Chessboard symbolism embedded in script was partially played out onstage with Ekantika, attendant, moving Hukmarani’s wheelchair to strategic positions

Anshuman Bhowmick Published 10.12.22, 05:47 AM

Little Thespian, renowned for its socially relevant theatre with hard-hitting political content, turned metaphysical just before the pandemic struck. S.M. Azhar Alam (1968-2021) had scripted and directed Roohein with a graveyard as the backdrop. Azhar’s last directorial work was a Hindi adaptation of Samuel Beckett’s Endgame. It premiered in February last year, two months before the pandemic claimed him. One feels tempted to marvel at Azhar’s clairvoyance — the world was grappling with the pandemic that confined us at home, exactly the kind of situation dealt with apparent absurdity in Beckett’s 1957 play.

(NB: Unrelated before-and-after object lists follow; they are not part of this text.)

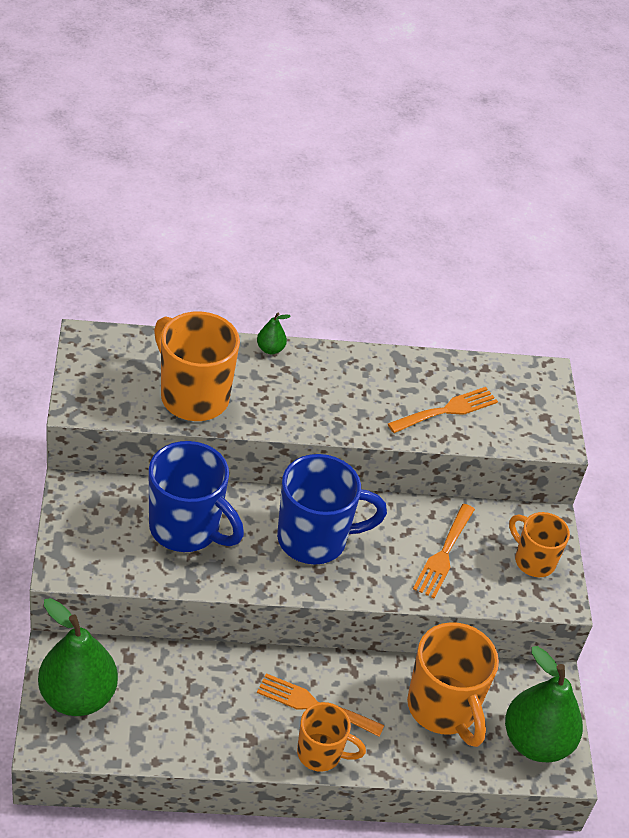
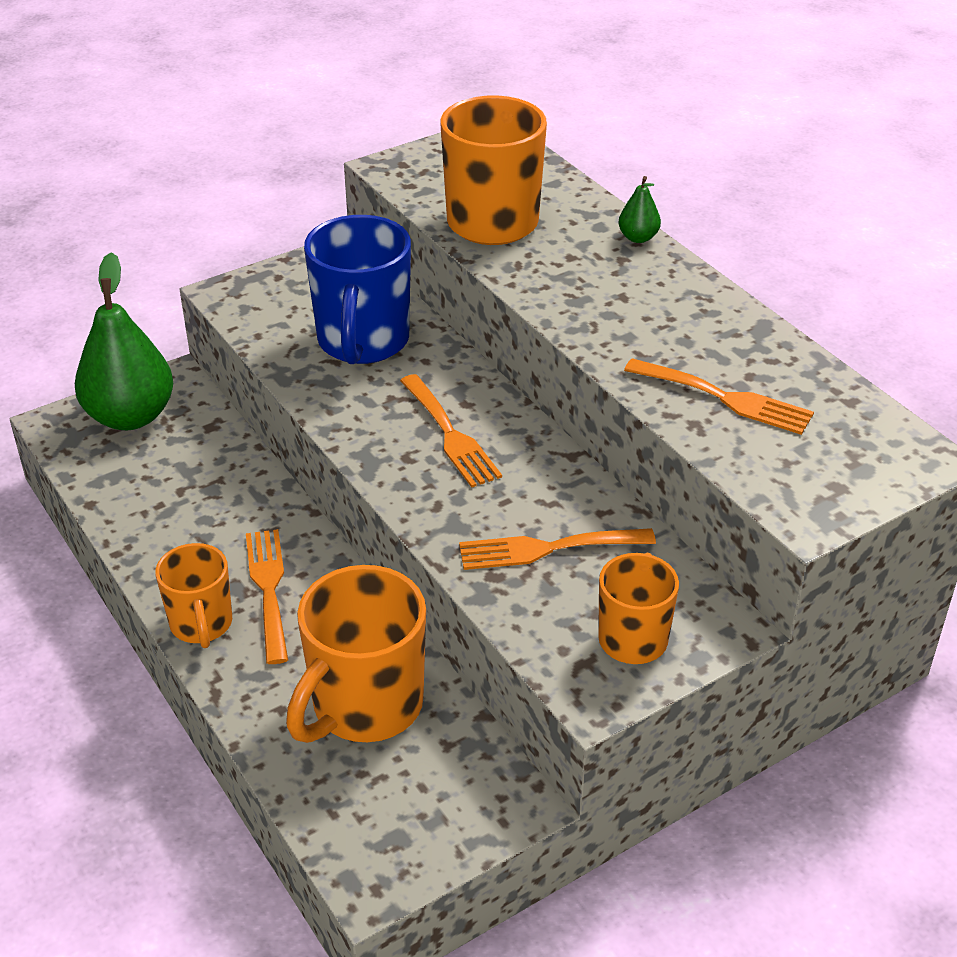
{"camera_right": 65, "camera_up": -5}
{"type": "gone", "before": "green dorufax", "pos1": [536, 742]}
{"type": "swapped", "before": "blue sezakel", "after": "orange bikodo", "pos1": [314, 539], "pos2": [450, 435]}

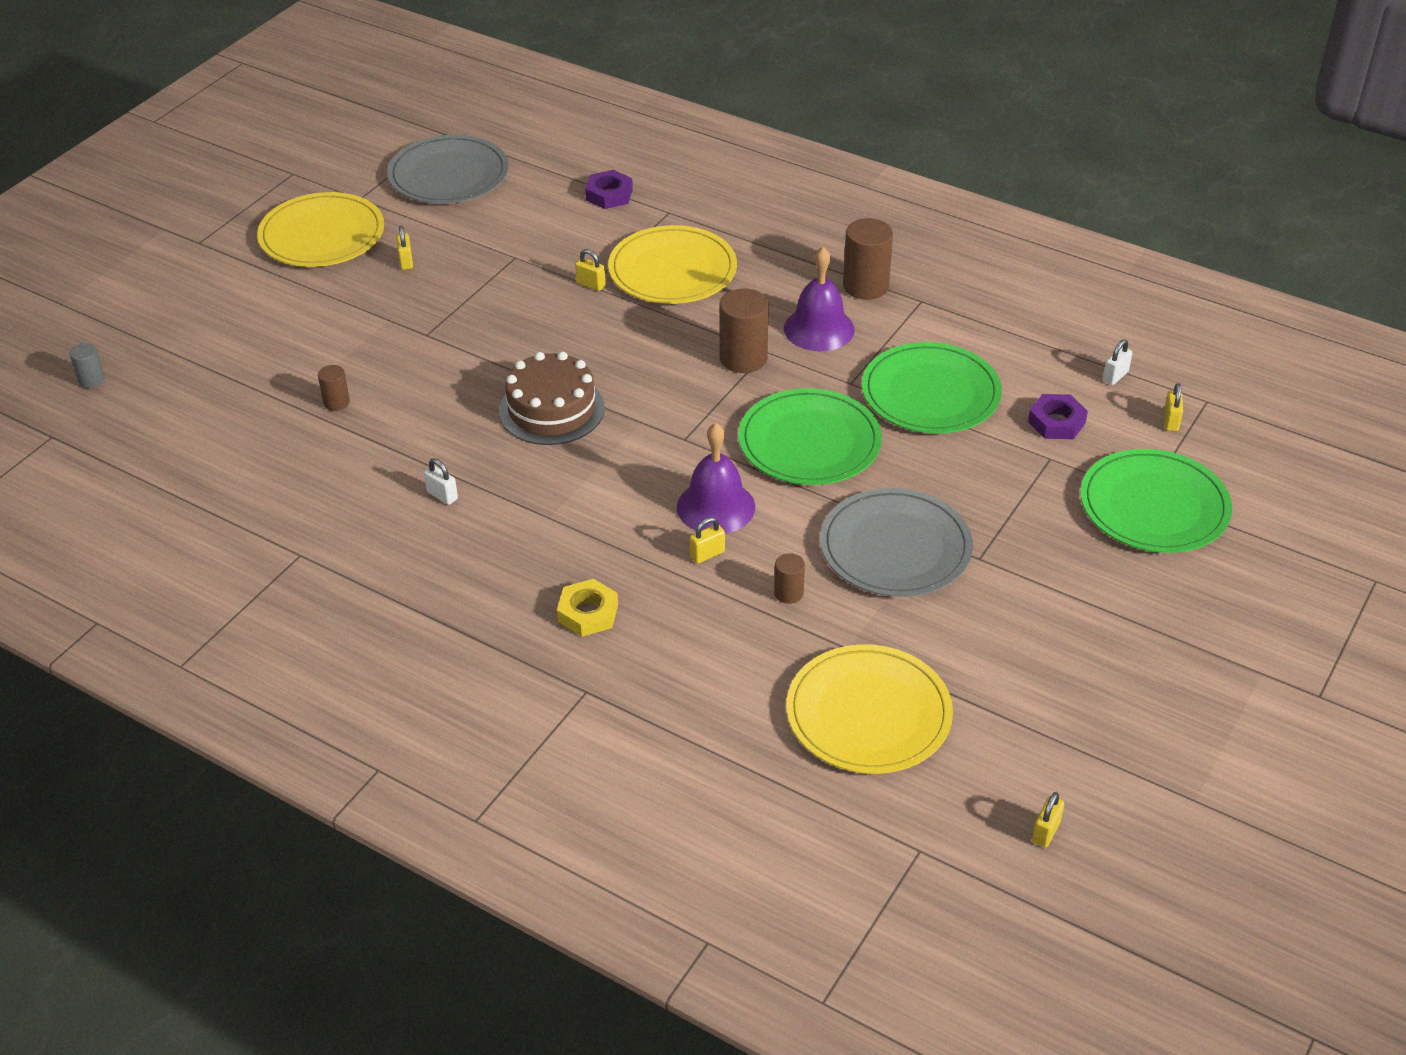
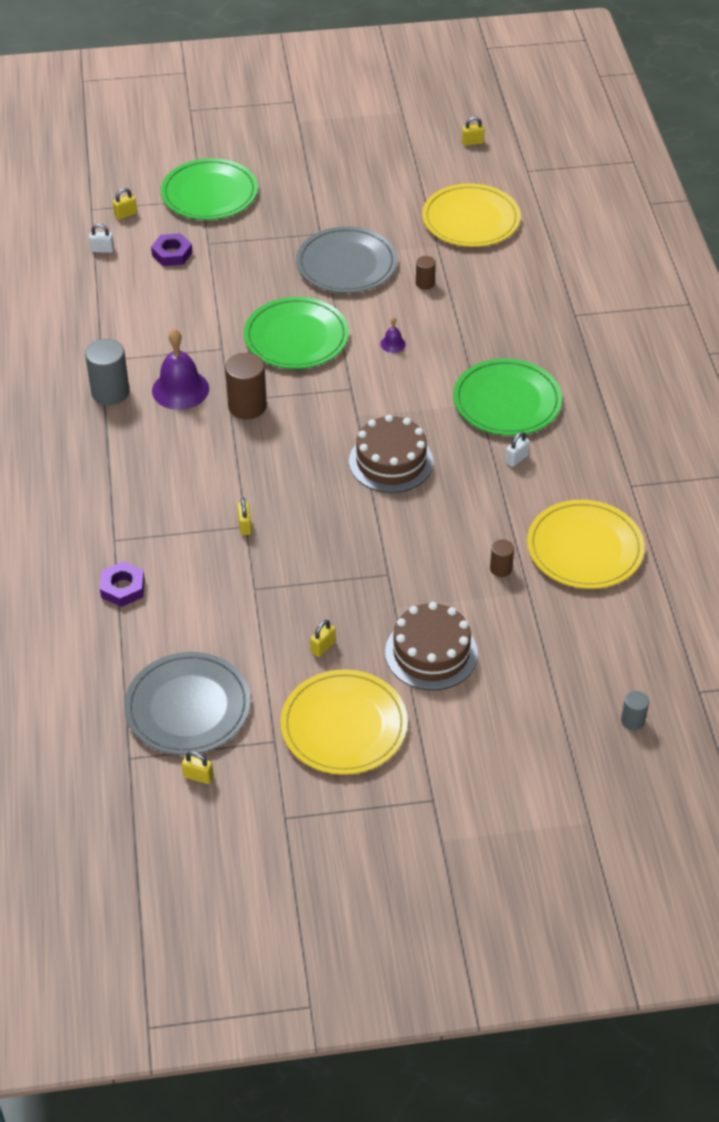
{"camera_right": -130, "camera_up": 5}
{"type": "gone", "before": "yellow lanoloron", "pos1": [588, 613]}
{"type": "new", "after": "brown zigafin", "pos2": [431, 653]}
{"type": "shifted", "before": "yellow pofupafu", "pos1": [672, 270], "pos2": [585, 548]}
{"type": "shifted", "before": "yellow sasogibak", "pos1": [707, 554], "pos2": [198, 776]}
{"type": "shifted", "before": "green pofupafu", "pos1": [930, 393], "pos2": [507, 401]}
{"type": "repainted", "before": "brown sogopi", "after": "grey sogopi", "pos1": [865, 286], "pos2": [110, 392]}
{"type": "rotated", "before": "white sasogibak", "pos1": [442, 495], "pos2": [516, 459], "turn": 45}
{"type": "scaled", "before": "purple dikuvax", "pos1": [716, 507], "pos2": [393, 344], "scale": 0.46}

At the Academy of Fine Arts on October 12 — the third show of this production — my surprise doubled. Azhar made Uma Jhunjhunwala both translate Beckett’s text to Hindi and play the central character. With this gender reversal, Hamm became Hukmarani Aurat, a matriarch who is blind, paralysed and confined to a wheelchair. Her personal attendant, Ekantika (Chandreyee Mitra), once again, reverses Beckett’s gender preference. Jhunjhunwala’s expertise in translating the socio-cultural codes shone brightly as the text, rooted in post-World War II Europe, started finding roots in contemporary India. Beckett’s signature use of two characters to explore power equations and to underline the violence working beneath human actions was given its due in Azhar’s direction. The absurdity was taken to a new height when he cast two younger actors to play Aurat’s old parents (Intekhab Warsi and Priyanka) who are confined in dustbins.

With movements restricted, the 85-minute-long production depended heavily on Azhar’s production design. Both the main players adopted a new speech pattern, besides making faces and experimenting freely with the facial muscles. The chessboard symbolism embedded in the script was partially played out onstage with Ekantika, the attendant, moving Hukmarani’s wheelchair to strategic positions. Azhar took charge of music and lights, demonstrating his total command over the contemporary theatre idiom. Jhunjhunwala and Mitra complemented each other like a dream, making Endgame a compelling watch.